Francisco Toledo murió hoy. Fue un cometa celeste inalcanzable que con su luz iluminó su tierra, sus lienzos, sus galerías y nuestros corazones. Nos enseñó que los colores son seres vivos, que la fantasía camina por las calles, que necesitamos ver al mundo con nuestras pupilas infantiles, que el coito entre los animales es un juego de niños, y que nuestros sueños vuelan en nuestras espaldas mientras los perseguimos de frente.
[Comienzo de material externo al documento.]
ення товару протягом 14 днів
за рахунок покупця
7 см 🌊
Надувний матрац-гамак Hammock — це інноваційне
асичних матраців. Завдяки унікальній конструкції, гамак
La única vez que fui a su casa fui con un puñado de ambientalistas que vivían fascinados con sus obras. Y en su pequeño jardín había una de ellas. Era una obra maestra, como todo lo que salía de sus manos. Un bosque de falos donde se escondían princesas asustadas, figuras eróticas y saurios al acecho. Todo levantado con lodo, como saliendo de la tierra al igual que los cultivos.
La conversación entre los comensales tenía la chispa de su genio, aunque Toledo no dijo una sola palabra. Nos veía a todos con sus ojos de pozo profundo. Y al final, después de los postres y los últimos tragos, llegó la lluvia. Un aguacero torrencial de los que inundan a Oaxaca fue disolviendo lentamente sus esculturas de lodo.
No quedó nada. Solo la grandeza en las nubes de un artista gigante, y el balanceo de un columpio a mitad del jardín.